Tentara Industri Cadangan




Sering aku merasa heran dengan diri sendiri bisa merasakan kuliah pascasarjana. Apalagi merasakannya dengan uang sendiri, uang yang kukumpulkan dari hasil bekerja selama 8 tahun terakhir. Semua orang di negeri ini tahu, pendidikan adalah hal yang mewah, terutama pendidikan tinggi pascasarjana. Menjadi mewah karena biayanya yang memang tidak murah. Tapi, disinilah ternyata kita. Aku sendiri sering merasa tidak percaya.

                Sudah mau menginjak 1,5 tahun aku menjalani kuliah. Saat ini semua mata kuliah telah ditempuh. Hanya tinggal mengerjakan tesis. Dan bila memikir ke belakang, ke masa-masa masih menjalani perkuliahan, aku sering berpikir bila ternyata metode belajar kuliah pascasarjana ini tidak terlalu spesial-spesial amat. Tidak ada sesuatu hal yang “wah”, yang tiba-tiba membuatmu menjadi begawan pengetahuan bak mercusuar di tengah massa rakyat yang pragmatis. Metode belajarnya umum-umum saja: membaca buku. 

                Di tengah-tengah tugas resensi membaca dan menyajikan presentasi dulu, sering aku merasa geli sendiri. 

“Kalau baca buku begini, sih, aku juga sudah sering melakukannya.” 

“Kalau cuman disuruh baca buku dan membicarakannya di depan orang-orang, sebenarnya tidak perlu repot-repot masuk kuliah.”

Kira-kira begitulah pikiran yang ada di benakku. 

Tapi, tentu semua orang paham, berada di dalam perguruan tinggi saat ini tentunya bukan hanya sekadar belajar pengetahuan baru. Tapi, ada hal-hal lain yang lebih luas dan kompleks. Bagi sebagian orang, dan mungkin alasan ini yang paling umum, ijazah sangat diperlukan untuk mendongkrak karir mereka. Dapat dipahami.

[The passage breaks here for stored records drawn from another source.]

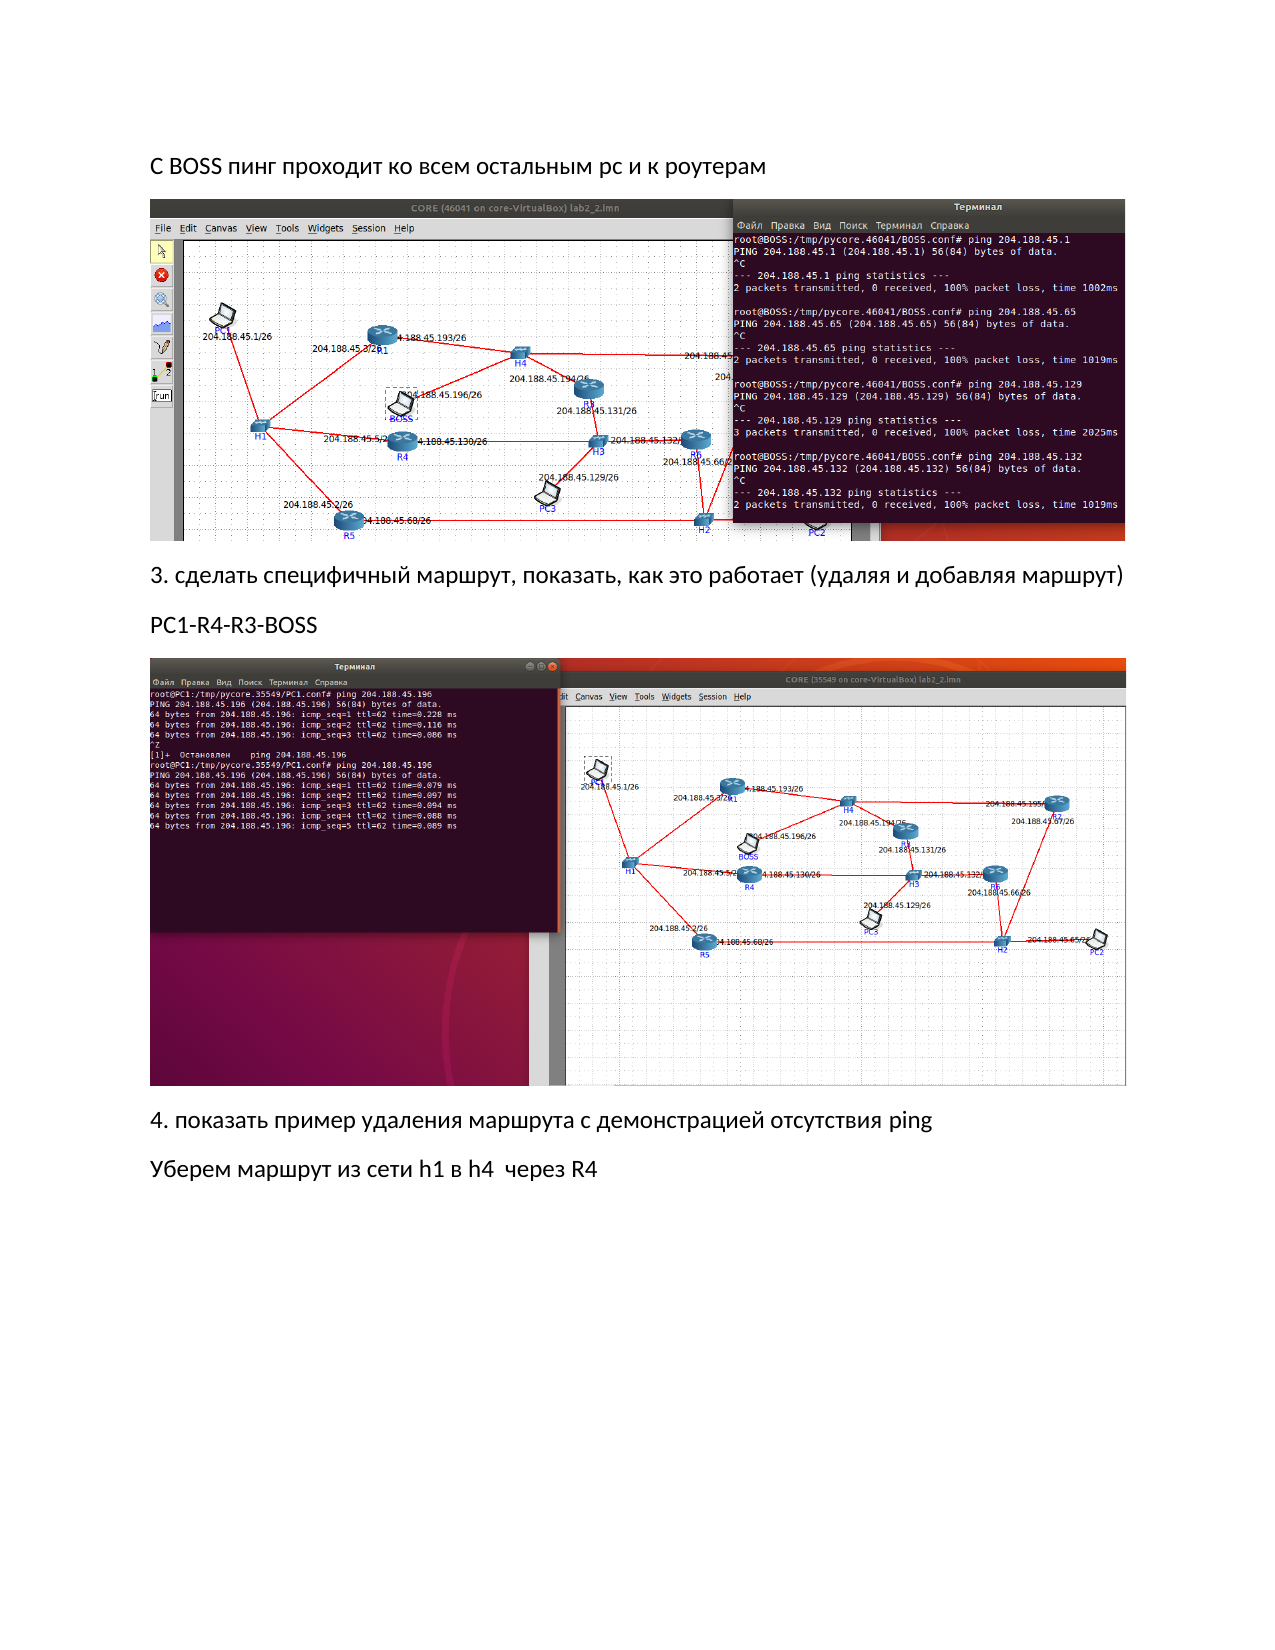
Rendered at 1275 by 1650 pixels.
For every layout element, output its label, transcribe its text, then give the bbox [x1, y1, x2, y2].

text 4. показать пример удаления маршрута с демонстрацией отсутствия ping [150, 1104, 1125, 1134]
text 3. сделать специфичный маршрут, показать, как это работает (удаляя и добавляя маршрут) [150, 559, 1125, 590]
picture [150, 658, 1127, 1086]
picture [150, 199, 1125, 541]
text PC1-R4-R3-BOSS [150, 609, 1125, 639]
text С BOSS пинг проходит ко всем остальным pc и к роутерам [150, 150, 1125, 181]
text Уберем маршрут из сети h1 в h4 через R4 [150, 1154, 1125, 1184]
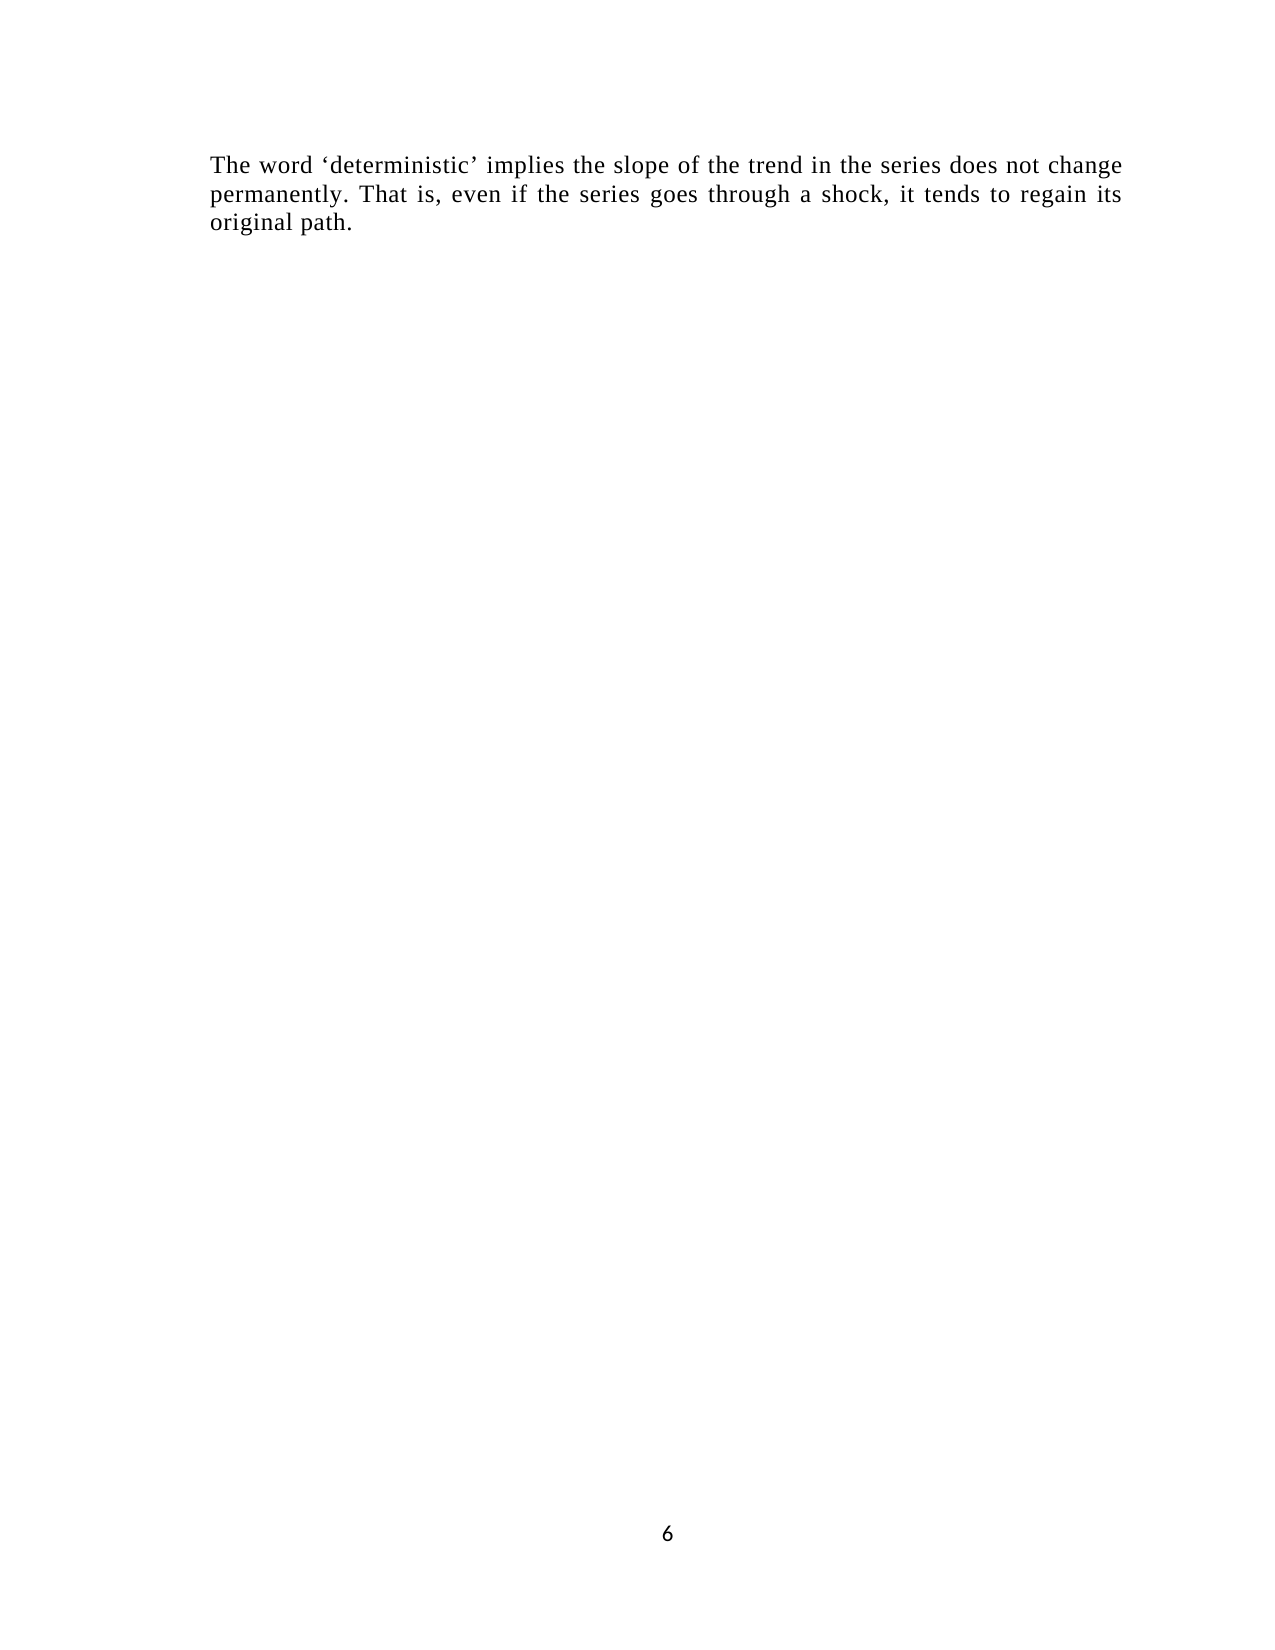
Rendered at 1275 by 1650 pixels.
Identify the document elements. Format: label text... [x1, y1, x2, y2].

text The word ‘deterministic’ implies the slope of the trend in the series does not change permanently. That is, even if the series goes through a shock, it tends to regain its original path. [210, 150, 1125, 236]
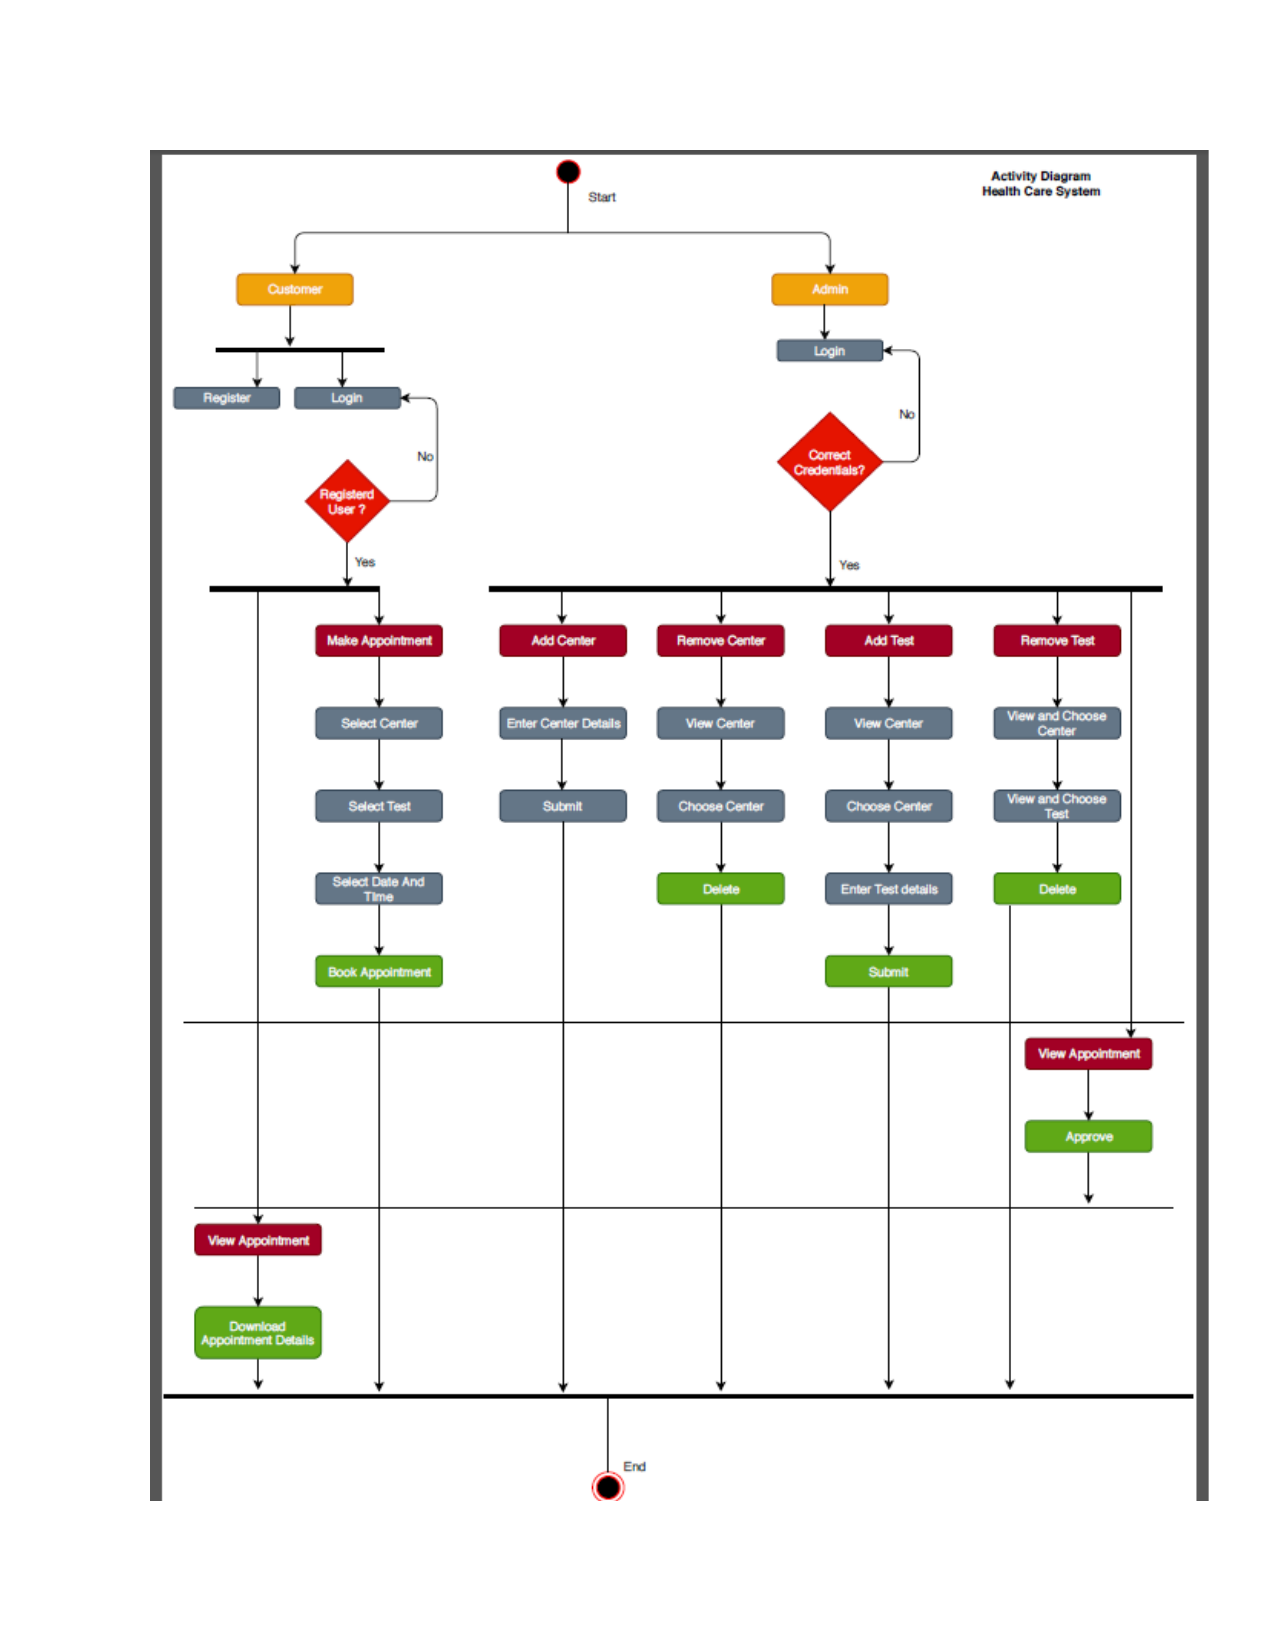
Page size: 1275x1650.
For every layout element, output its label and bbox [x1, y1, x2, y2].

picture [150, 150, 1209, 1501]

Mencari penghidupan yang layak adalah keinginan semua orang, apapun caranya. 

Terlepas dari itu, aku hanya mengingat Pierre Bourdieu yang menukil konsep dari Karl Marx tentang tentara industri cadangan di lingkungan pendidikan tinggi. Menurut Bourdieu, sekian ribu lulusan perguruan tinggi, akan berdampak kepada tekanan perekonomian secara makro. Ribuan sarjana yang membanjiri pasar tenaga kerja juga bisa berdampak kepada persaingan antar sesama pekerja. Dan pada saat bersamaan, kondisi itu akan mempengaruhi cara upah diperhitungkan dalam proses produksi. Mungkin tidak hanya upah saja, tapi juga kontrak mengenai kondisi kerja mereka. Ribuan pekerja yang saling bersaing di antara sesamanya berpotensi memberikan angin segar bagi kapitalis yang tendensi utamanya adalah mengail laba sebesar mungkin dengan ongkos produksi serendah mungkin. 

 Jadi, yah, begitulah. Perguruan tinggi ternyata tidak hanya soal belajar dan mendapat ijazah saja. Ada hal-hal lain yang kompleks di luar hal itu.